Arūnas Kulikauskas: photo diary in the times of Facebook 0

Ramūnas Čičelis, 2016-09-16
Arūnas Kulikauskas. Morning coffee.

In brief: A. Kulikauskas' photo diaries are special and can be distinguished by the fact that author, in his photographs captures what Lithuanian semiotician Algirdas Julius Greimas - who lived in France after the World War Two - called the “aesthesis” in his last book On Imperfection. Aesthesis is an unexpected flash of light in the dark, when things are seen in a new light.

In the middle of the last decade, no one could have imagined that soon a time will come when almost all the people in the world will be creating their life diaries on their social networking profiles. When the time came, the value of photography was seriously shaken - it has become very easy to make a technically high-quality picture with this technological development; it was only one click away.

This context, however, has some photographs that attract the viewer's attention and keep it for more than just a few seconds. One of such migrant Lithuanian photography representatives is in Ukmergė district. Artist Arūnas Kulikauskas lives in Samantoniai steading with his family after recently returning to Lithuania from the United States city of New York, where he had spent more than a decade.

Upon his arrival to the US, A. Kulikauskas met the legendary Lithuanian artist and poet, New Yorker Jonas Mekas. He hugely influenced Arūnas Kulikauskas and partially formed the features of his second creative period, especially a tendency to capture reality in a diary-like manner.

The diary narrative, told with a word or an image is always associated with autobiography. One way or another, author conveys his approach to the environment and himself on that day, after creating an autobiographical photo diary.
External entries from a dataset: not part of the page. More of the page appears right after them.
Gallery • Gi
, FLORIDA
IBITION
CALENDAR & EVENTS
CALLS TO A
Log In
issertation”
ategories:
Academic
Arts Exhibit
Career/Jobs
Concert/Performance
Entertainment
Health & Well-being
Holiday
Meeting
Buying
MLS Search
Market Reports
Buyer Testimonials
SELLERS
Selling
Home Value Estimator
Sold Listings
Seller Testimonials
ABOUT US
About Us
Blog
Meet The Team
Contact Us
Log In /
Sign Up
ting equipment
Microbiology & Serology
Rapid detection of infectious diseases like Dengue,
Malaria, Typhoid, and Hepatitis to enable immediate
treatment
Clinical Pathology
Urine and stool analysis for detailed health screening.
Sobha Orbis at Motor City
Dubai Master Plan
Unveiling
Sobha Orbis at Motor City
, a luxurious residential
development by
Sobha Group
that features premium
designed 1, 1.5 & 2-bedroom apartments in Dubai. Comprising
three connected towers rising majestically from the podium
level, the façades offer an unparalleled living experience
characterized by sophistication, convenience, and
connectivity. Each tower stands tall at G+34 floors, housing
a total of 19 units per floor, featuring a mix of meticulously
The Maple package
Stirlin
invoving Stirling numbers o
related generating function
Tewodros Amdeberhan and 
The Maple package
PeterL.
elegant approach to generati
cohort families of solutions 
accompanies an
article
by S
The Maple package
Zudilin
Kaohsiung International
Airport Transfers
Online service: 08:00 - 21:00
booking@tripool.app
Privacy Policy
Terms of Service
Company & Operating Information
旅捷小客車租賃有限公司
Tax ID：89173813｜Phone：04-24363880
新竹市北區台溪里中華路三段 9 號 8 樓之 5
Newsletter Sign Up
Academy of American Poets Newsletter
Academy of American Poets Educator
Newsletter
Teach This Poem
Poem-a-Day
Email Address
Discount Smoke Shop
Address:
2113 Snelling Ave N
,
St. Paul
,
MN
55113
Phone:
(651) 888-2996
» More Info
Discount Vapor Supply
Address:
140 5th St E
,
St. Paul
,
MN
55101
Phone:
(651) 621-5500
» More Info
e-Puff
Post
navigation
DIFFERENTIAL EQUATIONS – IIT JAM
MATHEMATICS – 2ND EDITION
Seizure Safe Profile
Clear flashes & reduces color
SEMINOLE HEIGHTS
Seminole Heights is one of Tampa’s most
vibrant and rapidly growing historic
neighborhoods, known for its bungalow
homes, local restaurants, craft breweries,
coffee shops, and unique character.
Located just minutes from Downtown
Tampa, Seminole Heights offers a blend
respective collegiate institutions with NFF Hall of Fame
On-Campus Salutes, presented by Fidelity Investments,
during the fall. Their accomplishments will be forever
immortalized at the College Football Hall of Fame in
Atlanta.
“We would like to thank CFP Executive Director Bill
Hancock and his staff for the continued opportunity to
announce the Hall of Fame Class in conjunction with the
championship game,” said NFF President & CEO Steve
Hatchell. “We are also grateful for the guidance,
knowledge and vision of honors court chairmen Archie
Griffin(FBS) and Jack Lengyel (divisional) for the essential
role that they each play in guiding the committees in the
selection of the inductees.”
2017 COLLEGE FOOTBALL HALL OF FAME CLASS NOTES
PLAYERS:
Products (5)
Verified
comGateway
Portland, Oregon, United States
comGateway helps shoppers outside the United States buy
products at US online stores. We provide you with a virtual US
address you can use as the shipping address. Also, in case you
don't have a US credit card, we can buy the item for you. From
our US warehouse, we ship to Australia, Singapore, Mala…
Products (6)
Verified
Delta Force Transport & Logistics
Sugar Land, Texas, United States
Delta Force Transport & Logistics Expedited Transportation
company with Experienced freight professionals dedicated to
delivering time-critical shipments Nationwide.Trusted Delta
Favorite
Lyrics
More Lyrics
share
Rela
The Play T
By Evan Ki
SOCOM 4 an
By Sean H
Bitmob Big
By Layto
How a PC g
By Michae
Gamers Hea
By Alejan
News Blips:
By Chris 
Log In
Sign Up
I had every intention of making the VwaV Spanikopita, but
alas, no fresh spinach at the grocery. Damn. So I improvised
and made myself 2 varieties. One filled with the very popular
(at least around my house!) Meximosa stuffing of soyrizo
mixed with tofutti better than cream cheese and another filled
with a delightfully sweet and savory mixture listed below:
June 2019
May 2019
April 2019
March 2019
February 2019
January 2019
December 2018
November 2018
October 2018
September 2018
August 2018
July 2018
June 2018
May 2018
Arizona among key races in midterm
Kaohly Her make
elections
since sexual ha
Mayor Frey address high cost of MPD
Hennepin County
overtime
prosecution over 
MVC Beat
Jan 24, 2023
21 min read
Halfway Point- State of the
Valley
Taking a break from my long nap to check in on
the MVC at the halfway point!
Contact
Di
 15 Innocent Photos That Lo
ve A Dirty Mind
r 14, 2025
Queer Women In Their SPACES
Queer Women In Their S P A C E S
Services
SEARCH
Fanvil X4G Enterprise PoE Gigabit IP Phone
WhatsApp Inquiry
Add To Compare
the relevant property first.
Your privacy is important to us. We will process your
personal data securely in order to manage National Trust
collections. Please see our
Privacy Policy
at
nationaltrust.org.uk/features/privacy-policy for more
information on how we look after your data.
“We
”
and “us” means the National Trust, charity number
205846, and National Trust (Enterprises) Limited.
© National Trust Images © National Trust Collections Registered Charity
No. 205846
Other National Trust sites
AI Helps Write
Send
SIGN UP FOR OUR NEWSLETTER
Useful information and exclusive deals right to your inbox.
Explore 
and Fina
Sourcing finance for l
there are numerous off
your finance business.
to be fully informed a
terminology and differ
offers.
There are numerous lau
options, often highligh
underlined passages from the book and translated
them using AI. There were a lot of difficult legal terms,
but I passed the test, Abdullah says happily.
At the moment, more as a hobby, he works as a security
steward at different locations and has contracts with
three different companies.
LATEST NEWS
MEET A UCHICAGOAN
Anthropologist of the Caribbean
All four corners of A. Kulikauskas' photographs from his photo diaries are darkened, therefore, what remains light is equivalent to the aforementioned flash of aesthesis. The reality seen and captured by the artist, in each case is like a birth or reality, for which, the factor of subjectivity is only partially valid: village objects in A. Kulikauskas' photographs live a separate life, independently from humans. With his lens, photographer, each time causes them to emerge anew, to brighten so much that the everyday parameters would be rendered meaningless.

A. Kulikauskas' photographs from his photo diaries are, without exception, monochromatic - author does not move away from the classics, because he almost does not edit his photographs. Technical parameters of his works are essentially the same, regardless of what A. Kulikauskas captures. Author of the photographs has experienced a relatively strong influence by the Buddhist religion and philosophy and thus he dissolves in his photographs. A. Kulikauskas clearly understands that there is more authenticity and truth on the other side of the lens.